**Tasks for this exercise:**
(1) Using the child care app passage, decide whether each statement agrees with it: (a) International Data Corporation analysts predict app market revenue will surpass $35 billion by 2014; (b) Kennedy launched his business venture in early 2012; (c) Annie’s Children’s Center opened in 1995. Answer yes or no for each and quote the deciding words.
(2) Pick up the child care app passage after its final sentence and write the next paragraph.

**Given passage:**
↓

The market for apps for iPads, iPhones, Android devices and other platforms seems to be insatiable – analysts from International Data Corporation predict that the app market will grow at a 50% compound rate annually, surpassing $35 billion in revenue by 2014. The rising popularity of apps led Kennedy to launch his business venture in early 2010 to digitize the nearly 120,000 licensed child care centers in the United States. Another estimated 200,000 state regulated home-based child care businesses are also potential users of Child Care Daily App.

Day Care Centers Leap from Paper to Flat Screens and Fingerprint Recognition
Kennedy and his wife Anne opened their first licensed child care facility, Annie’s Children’s Center, in 1995. As the number of children attending the centers grew to more than 300, so did the stacks of paper. Licensing requires that child care providers track and report daily activities, such as diaper changes, meals, snacks and sleep, for each child at the facility.

↑

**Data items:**
↓

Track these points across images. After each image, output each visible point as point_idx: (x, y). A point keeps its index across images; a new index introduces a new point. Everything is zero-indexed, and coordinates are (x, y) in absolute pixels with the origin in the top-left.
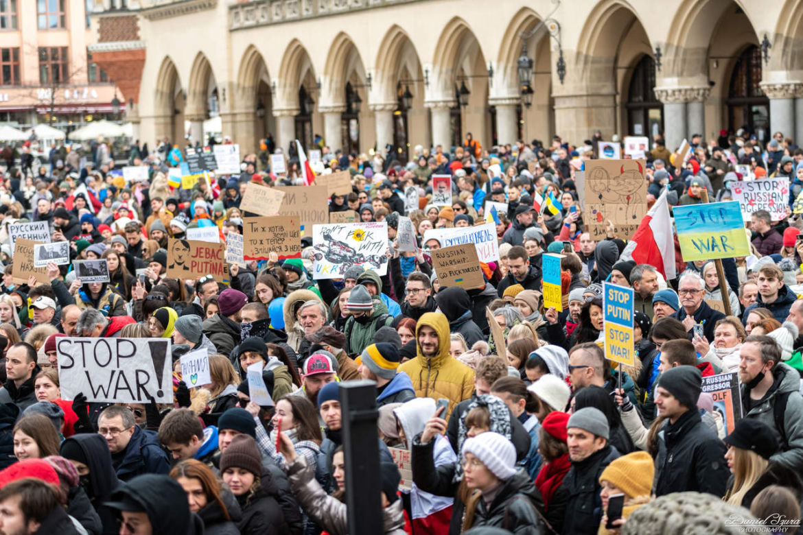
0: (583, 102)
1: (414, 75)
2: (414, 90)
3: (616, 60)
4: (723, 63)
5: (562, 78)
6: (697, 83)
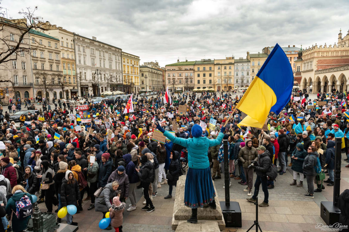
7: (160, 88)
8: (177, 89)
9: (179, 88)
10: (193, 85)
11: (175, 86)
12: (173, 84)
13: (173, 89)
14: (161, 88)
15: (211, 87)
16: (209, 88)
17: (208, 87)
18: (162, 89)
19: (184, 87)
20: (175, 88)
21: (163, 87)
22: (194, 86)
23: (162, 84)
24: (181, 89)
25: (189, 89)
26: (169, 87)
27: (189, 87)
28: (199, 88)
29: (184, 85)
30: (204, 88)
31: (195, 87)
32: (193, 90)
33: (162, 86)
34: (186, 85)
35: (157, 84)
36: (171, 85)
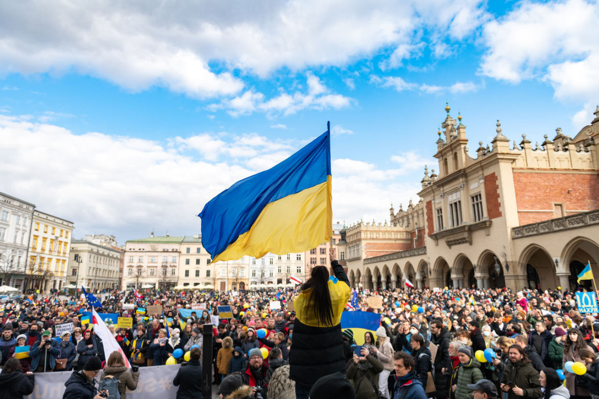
0: (435, 280)
1: (413, 273)
2: (413, 276)
3: (443, 271)
4: (468, 272)
5: (431, 274)
6: (461, 276)
8: (144, 287)
9: (149, 284)
10: (177, 279)
11: (141, 280)
12: (137, 277)
13: (136, 285)
15: (209, 284)
16: (205, 286)
17: (203, 282)
19: (159, 283)
20: (141, 283)
22: (178, 280)
23: (118, 277)
24: (153, 287)
26: (129, 283)
27: (167, 283)
28: (186, 284)
29: (159, 279)
30: (196, 284)
31: (179, 283)
32: (176, 288)
33: (116, 279)
34: (162, 279)
35: (106, 276)
36: (131, 278)
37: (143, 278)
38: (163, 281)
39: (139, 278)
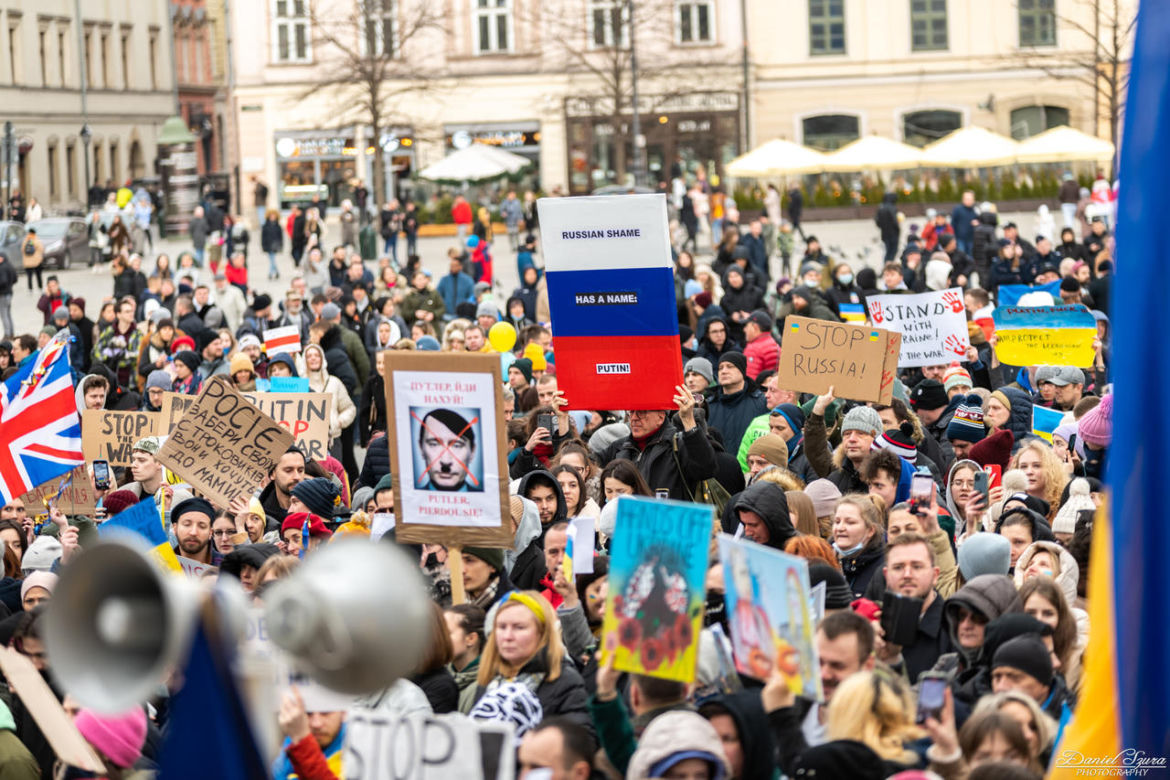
7: (135, 148)
8: (434, 166)
9: (477, 135)
10: (731, 81)
11: (402, 103)
12: (369, 74)
13: (361, 153)
14: (149, 155)
15: (1056, 115)
16: (1016, 135)
17: (990, 106)
18: (165, 172)
19: (570, 122)
20: (408, 132)
21: (178, 132)
22: (744, 94)
23: (166, 81)
24: (515, 164)
25: (652, 150)
26: (296, 133)
27: (649, 123)
28: (828, 129)
29: (559, 86)
30: (927, 126)
31: (760, 117)
32: (737, 168)
33: (167, 105)
34: (593, 85)
35: (73, 79)
36: (319, 85)
37: (422, 79)
38: (607, 106)
39: (387, 87)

↑

**Results of the exercise:**
(1)
(a) Yes: "surpassing $35 billion in revenue by 2014"
(b) No: "launch his business venture in early 2010"
(c) Yes: "opened their first licensed child care facility, Annie’s Children’s Center, in 1995"

(2)
“The child care industry is just starting to invest in technology for business functions like invoicing and for security like electronic fingerprint recognition for child pickups,” CCDApp CEO Rob Kennedy says. “Now that the computer equipment has become so much more affordable and portable with tablets, centers can take advantage of tools like CCDApp so that teachers spend less time generating paperwork and more time with the children.”

The communication service is being tested in Kennedy’s own three centers, as well as at IXL Learning Centers in Hamburg, Howell and Birmingham. Nearly 30 centers across the US have signed up for a 30-day trial of Child Care Daily App.    

Keeping Parents and Caregivers Connected
Jennifer Moss, the owner of IXL Learning Centers purchased touch screen computers for each classroom in her three centers and is using Child Care Daily App in all of them. Moss says she is always on the lookout for tools that make her teachers’ job easier. “I thought that being able to see what each child needs at a glance would be easier than having to rifle through all the clipboards and charts to know who was due for a diaper change or feeding. It gives the teachers more time to spend interacting with the children and our parents love being more connected during the day.”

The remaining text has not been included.